#### What you will do:
Search the material for the word "לחדרי" and copy each line that holds it.
BEGIN Information given
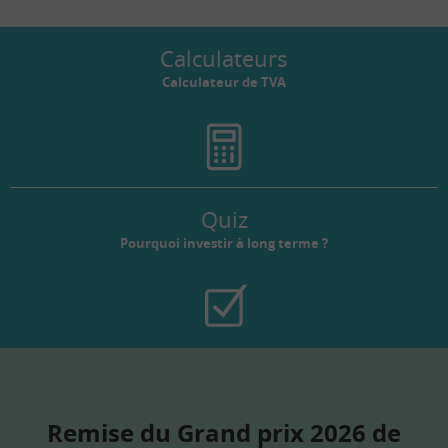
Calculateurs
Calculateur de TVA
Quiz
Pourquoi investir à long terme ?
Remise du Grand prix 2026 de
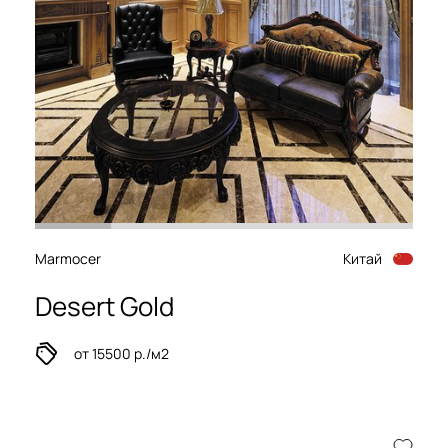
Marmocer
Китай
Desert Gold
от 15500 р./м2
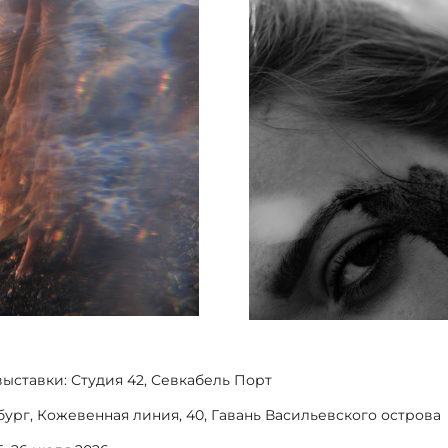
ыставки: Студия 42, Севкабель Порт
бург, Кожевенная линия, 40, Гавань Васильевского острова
END Information given
BEGIN Information given
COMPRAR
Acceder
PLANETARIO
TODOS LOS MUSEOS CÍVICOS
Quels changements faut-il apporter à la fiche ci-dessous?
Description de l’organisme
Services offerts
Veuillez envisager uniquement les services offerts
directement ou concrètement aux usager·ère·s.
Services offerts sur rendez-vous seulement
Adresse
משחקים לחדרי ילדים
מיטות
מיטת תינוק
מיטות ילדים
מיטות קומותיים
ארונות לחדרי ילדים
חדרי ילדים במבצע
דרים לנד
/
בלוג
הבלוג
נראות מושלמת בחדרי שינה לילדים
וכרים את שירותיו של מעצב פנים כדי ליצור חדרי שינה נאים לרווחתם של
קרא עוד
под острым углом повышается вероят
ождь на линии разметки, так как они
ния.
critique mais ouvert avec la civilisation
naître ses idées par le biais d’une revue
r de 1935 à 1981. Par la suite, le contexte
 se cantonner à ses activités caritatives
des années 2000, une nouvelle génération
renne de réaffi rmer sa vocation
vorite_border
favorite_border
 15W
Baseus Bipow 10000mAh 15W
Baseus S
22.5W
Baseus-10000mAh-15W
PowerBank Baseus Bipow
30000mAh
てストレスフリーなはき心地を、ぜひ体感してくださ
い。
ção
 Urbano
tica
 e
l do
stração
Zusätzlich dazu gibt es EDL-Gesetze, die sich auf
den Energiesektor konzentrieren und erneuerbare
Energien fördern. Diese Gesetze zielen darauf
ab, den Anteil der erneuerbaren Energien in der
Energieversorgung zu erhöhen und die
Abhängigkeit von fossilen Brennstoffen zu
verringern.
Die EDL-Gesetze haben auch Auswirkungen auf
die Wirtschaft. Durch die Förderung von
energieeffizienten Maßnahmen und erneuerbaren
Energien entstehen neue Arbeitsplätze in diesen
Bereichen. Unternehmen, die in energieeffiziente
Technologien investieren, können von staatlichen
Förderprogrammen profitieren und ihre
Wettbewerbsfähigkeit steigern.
END Information given
BEGIN Information given
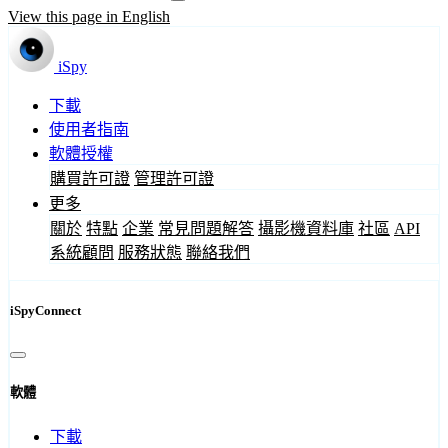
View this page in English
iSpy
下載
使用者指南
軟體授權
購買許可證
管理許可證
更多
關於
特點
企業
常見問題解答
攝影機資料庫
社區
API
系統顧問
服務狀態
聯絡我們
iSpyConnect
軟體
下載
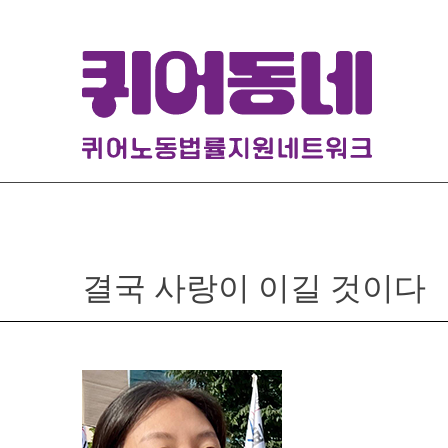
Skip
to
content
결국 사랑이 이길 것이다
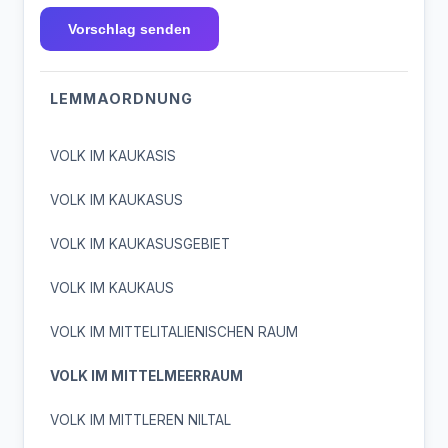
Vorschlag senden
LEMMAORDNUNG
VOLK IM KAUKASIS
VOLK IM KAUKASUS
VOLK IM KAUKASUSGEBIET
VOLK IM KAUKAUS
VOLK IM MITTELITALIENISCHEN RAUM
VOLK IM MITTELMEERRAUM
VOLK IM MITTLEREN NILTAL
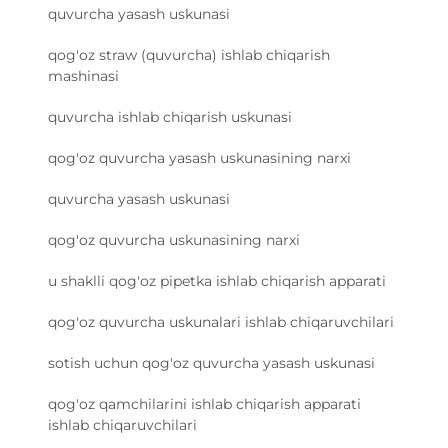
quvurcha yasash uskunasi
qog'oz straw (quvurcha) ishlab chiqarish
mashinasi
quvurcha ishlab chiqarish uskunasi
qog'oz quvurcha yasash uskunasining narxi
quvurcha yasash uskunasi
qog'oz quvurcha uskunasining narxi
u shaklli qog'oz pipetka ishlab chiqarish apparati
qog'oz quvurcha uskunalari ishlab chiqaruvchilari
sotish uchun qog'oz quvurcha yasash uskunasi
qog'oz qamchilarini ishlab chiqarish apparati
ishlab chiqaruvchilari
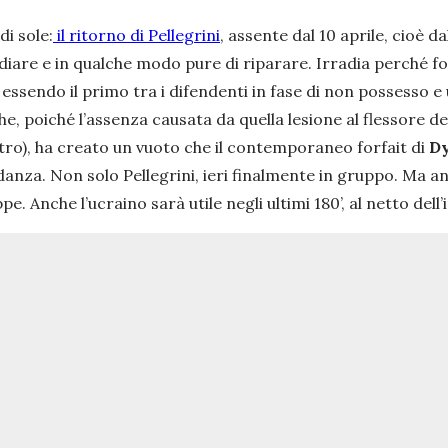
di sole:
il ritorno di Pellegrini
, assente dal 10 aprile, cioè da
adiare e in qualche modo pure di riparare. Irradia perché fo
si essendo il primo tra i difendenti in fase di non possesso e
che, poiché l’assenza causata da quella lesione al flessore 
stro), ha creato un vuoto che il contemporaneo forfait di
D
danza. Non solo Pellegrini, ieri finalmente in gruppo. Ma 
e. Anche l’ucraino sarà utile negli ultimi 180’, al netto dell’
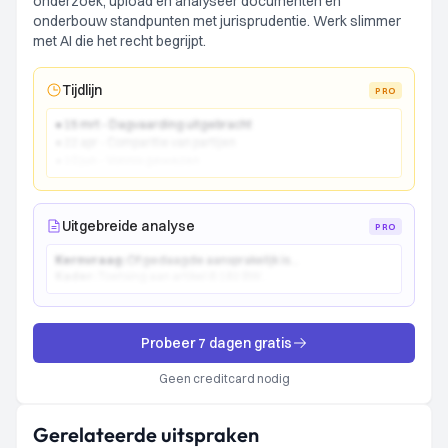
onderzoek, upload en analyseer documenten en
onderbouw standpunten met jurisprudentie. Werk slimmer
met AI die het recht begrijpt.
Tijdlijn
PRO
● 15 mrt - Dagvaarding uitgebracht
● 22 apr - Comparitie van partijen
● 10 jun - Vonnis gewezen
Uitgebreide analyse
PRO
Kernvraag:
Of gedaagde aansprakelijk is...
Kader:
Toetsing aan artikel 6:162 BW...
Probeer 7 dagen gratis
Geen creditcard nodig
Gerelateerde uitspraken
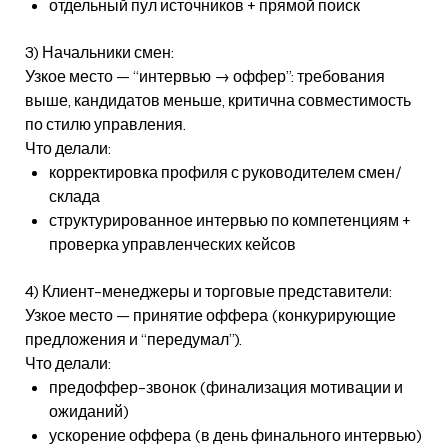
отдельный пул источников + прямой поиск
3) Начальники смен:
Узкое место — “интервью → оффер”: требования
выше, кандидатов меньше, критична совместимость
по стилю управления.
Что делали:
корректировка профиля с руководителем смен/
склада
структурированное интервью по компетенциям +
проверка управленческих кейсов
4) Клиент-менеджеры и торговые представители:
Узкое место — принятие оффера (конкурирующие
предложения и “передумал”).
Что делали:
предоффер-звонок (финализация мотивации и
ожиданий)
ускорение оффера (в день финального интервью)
END Information given
#### Written solution:
משחקים לחדרי ילדים
ארונות לחדרי ילדים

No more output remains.